Can Hostile Output Full FASTQ Headers for Medaka Compatibility?
We are using Hostile for dehosting across several projects. Recently, we encountered an issue with medaka_consensus version 2.0.1.
Upon investigation, I found that medaka_consensus relies on the basecalling model information embedded in the FASTQ headers. However, the FASTQ files produced by Hostile during dehosting seem to strip this information, retaining only the read IDs.
For example, a typical original header looks like this:
@d776c6f5-9501-41e3-8631-4966c9c35566 runid=1a64aa91730686f5bb6ec4c17cbd38ed80b8e9dd sampleid=no_sample read=20450 ch=259 start_time=2023-03-07T13:23:06Z [email protected] barcode=barcode14
Is it possible for Hostile to retain the full original header in the dehosted FASTQ output, rather than outputting only the read IDs? This would ensure compatibility with tools like Medaka that rely on full header metadata.

************

## [Task item a]
Reproduce every line of the records verbatim.
The records bear no relation to the forum post about FASTQ headers in Hostile.

Stored data entries
************

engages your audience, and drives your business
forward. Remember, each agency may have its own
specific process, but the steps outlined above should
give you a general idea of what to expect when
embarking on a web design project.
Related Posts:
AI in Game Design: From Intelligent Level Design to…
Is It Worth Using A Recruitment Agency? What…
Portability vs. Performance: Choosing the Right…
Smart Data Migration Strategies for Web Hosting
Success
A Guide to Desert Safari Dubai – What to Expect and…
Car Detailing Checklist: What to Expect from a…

************

## [Task item b]
Continue the forum post about FASTQ headers in Hostile, beginning after its final sentence.

## [Your response a]
engages your audience, and drives your business
forward. Remember, each agency may have its own
specific process, but the steps outlined above should
give you a general idea of what to expect when
embarking on a web design project.
Related Posts:
AI in Game Design: From Intelligent Level Design to…
Is It Worth Using A Recruitment Agency? What…
Portability vs. Performance: Choosing the Right…
Smart Data Migration Strategies for Web Hosting
Success
A Guide to Desert Safari Dubai – What to Expect and…
Car Detailing Checklist: What to Expect from a…

## [Your response b]
Hi Xiaoli, thanks for raising this, I'll look into it and keep you posted.
typo in the post, it is medaka 2.1.0
Hi @xiaoli-dong, apologies for delay. Thanks for suggesting this useful feature. Frustratingly I've yet to find an elegant and performant solution for passing full header information through Hostile's internal pipeline. I hope to be able to implement it one way or another (suggestions welcome) but for now I would suggest you consider my new tool Deacon, which passes through complete headers by default.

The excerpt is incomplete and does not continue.